(Records from a dataset)

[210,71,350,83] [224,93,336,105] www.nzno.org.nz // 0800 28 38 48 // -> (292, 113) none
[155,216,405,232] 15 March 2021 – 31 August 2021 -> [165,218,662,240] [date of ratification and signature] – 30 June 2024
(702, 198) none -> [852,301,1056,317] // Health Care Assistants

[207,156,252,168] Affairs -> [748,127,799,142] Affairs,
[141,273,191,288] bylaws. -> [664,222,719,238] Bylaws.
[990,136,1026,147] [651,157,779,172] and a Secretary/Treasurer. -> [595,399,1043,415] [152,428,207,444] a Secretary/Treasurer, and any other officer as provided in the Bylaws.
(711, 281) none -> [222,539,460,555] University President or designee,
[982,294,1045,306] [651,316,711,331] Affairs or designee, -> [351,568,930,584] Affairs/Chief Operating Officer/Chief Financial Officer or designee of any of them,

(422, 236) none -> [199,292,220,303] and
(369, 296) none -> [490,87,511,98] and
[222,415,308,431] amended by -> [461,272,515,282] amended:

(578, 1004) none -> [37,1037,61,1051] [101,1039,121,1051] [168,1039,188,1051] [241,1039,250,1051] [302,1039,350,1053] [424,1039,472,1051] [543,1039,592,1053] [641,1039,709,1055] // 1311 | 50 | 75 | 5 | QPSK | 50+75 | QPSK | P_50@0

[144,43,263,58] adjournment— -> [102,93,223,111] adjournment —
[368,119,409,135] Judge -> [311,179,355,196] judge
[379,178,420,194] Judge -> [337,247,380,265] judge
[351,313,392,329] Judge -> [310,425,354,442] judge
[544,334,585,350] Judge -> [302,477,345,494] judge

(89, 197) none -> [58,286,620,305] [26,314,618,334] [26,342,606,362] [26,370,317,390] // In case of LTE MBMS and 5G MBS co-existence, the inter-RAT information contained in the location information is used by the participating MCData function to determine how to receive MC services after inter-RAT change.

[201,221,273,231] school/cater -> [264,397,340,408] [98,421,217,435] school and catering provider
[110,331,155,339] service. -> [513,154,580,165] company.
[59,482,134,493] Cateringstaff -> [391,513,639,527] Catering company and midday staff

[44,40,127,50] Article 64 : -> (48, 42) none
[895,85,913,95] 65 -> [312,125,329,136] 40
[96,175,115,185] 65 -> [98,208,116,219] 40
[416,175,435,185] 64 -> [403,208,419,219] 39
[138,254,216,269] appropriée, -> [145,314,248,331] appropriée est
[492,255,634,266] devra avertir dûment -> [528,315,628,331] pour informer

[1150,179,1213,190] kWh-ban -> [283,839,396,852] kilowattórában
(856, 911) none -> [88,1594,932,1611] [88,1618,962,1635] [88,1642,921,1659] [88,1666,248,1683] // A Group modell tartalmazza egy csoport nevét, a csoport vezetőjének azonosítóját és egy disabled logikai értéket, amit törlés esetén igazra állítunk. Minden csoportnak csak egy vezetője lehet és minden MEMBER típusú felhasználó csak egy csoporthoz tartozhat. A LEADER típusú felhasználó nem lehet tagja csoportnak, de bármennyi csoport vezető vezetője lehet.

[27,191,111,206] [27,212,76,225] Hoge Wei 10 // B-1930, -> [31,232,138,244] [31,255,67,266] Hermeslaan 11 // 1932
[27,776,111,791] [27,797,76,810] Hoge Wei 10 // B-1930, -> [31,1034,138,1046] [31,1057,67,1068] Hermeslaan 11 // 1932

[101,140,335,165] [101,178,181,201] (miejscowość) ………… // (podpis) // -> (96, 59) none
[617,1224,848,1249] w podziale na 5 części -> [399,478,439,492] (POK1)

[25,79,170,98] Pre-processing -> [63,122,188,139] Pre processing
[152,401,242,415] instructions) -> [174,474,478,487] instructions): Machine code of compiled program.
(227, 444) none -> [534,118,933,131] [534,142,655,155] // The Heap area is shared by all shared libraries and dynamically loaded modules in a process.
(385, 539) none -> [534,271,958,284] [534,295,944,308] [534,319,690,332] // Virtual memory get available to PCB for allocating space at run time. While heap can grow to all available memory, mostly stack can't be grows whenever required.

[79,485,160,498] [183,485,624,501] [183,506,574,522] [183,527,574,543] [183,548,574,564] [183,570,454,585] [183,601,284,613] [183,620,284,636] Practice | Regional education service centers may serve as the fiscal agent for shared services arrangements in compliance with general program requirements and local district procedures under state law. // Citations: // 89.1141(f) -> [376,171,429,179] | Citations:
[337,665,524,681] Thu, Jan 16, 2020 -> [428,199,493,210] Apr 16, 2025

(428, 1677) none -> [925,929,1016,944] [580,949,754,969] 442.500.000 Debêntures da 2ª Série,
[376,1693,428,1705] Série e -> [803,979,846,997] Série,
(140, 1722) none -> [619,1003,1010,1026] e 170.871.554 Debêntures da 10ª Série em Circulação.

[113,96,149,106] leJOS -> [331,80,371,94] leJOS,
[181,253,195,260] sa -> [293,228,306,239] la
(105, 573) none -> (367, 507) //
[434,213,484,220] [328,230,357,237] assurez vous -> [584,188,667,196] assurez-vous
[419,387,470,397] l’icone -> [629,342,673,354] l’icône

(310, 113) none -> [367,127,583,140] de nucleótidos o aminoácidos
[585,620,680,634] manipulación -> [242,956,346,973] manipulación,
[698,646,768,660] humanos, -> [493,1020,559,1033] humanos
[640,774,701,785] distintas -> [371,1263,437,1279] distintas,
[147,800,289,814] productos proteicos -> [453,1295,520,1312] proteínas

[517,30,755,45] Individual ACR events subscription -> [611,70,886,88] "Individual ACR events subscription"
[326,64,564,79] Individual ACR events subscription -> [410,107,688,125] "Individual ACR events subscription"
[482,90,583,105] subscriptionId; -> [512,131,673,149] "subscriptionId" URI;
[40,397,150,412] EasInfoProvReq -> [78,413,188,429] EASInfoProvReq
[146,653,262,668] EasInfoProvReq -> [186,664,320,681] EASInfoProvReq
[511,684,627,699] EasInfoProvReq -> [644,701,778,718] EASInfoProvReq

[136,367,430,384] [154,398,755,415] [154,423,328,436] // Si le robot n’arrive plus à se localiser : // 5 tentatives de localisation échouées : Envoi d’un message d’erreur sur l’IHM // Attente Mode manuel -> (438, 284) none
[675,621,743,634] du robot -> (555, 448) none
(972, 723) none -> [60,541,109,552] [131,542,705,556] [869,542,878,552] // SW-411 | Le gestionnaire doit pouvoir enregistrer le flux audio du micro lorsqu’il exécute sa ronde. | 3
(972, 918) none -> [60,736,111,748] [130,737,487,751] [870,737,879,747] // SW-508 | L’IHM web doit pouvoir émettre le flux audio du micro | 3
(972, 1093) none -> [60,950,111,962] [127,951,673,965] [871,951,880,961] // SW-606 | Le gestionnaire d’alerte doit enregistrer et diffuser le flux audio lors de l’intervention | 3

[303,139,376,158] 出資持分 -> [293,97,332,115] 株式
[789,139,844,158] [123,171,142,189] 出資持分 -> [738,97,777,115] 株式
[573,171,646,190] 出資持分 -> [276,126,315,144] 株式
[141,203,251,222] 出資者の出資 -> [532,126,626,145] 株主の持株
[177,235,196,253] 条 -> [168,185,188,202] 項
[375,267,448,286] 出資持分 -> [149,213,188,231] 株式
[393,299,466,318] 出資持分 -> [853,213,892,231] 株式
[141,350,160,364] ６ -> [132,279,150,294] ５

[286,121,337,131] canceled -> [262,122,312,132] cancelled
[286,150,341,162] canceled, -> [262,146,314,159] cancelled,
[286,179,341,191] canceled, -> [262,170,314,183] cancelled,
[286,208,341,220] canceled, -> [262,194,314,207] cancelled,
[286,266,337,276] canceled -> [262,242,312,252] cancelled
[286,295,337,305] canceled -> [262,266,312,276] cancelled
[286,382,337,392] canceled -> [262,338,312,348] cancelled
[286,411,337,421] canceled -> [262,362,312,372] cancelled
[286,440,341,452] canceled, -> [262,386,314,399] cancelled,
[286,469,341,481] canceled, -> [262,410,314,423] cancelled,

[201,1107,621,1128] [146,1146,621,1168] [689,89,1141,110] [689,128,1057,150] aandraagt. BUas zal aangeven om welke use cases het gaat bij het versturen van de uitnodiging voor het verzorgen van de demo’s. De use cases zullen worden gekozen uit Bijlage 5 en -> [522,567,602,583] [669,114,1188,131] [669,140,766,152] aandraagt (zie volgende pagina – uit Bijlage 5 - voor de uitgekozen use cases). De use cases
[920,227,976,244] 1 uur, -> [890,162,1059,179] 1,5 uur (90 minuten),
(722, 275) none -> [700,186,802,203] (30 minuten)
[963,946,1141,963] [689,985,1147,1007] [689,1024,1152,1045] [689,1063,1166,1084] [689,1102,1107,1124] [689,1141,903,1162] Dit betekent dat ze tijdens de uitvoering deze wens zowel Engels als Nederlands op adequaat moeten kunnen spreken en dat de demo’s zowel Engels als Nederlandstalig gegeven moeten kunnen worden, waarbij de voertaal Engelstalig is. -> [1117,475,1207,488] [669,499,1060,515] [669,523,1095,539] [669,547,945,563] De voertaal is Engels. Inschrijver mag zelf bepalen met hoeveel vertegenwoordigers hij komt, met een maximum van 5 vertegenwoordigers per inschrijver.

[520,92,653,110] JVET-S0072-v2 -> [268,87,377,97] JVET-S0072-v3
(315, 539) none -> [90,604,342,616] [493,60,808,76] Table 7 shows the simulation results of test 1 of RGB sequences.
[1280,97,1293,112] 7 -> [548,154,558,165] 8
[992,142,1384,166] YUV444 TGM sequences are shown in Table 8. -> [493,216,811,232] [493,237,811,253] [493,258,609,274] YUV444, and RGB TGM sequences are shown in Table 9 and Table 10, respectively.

*TASK*:
In the entries above, the lines from the one bearing "(422, 236) none -> [199,292,220,303] and" up to and including the one bearing "[1150,179,1213,190] kWh-ban ->" should be transcribed exactly; no other line is wanted.

*SOLUTION*:
(422, 236) none -> [199,292,220,303] and
(369, 296) none -> [490,87,511,98] and
[222,415,308,431] amended by -> [461,272,515,282] amended:

(578, 1004) none -> [37,1037,61,1051] [101,1039,121,1051] [168,1039,188,1051] [241,1039,250,1051] [302,1039,350,1053] [424,1039,472,1051] [543,1039,592,1053] [641,1039,709,1055] // 1311 | 50 | 75 | 5 | QPSK | 50+75 | QPSK | P_50@0

[144,43,263,58] adjournment— -> [102,93,223,111] adjournment —
[368,119,409,135] Judge -> [311,179,355,196] judge
[379,178,420,194] Judge -> [337,247,380,265] judge
[351,313,392,329] Judge -> [310,425,354,442] judge
[544,334,585,350] Judge -> [302,477,345,494] judge

(89, 197) none -> [58,286,620,305] [26,314,618,334] [26,342,606,362] [26,370,317,390] // In case of LTE MBMS and 5G MBS co-existence, the inter-RAT information contained in the location information is used by the participating MCData function to determine how to receive MC services after inter-RAT change.

[201,221,273,231] school/cater -> [264,397,340,408] [98,421,217,435] school and catering provider
[110,331,155,339] service. -> [513,154,580,165] company.
[59,482,134,493] Cateringstaff -> [391,513,639,527] Catering company and midday staff

[44,40,127,50] Article 64 : -> (48, 42) none
[895,85,913,95] 65 -> [312,125,329,136] 40
[96,175,115,185] 65 -> [98,208,116,219] 40
[416,175,435,185] 64 -> [403,208,419,219] 39
[138,254,216,269] appropriée, -> [145,314,248,331] appropriée est
[492,255,634,266] devra avertir dûment -> [528,315,628,331] pour informer

[1150,179,1213,190] kWh-ban -> [283,839,396,852] kilowattórában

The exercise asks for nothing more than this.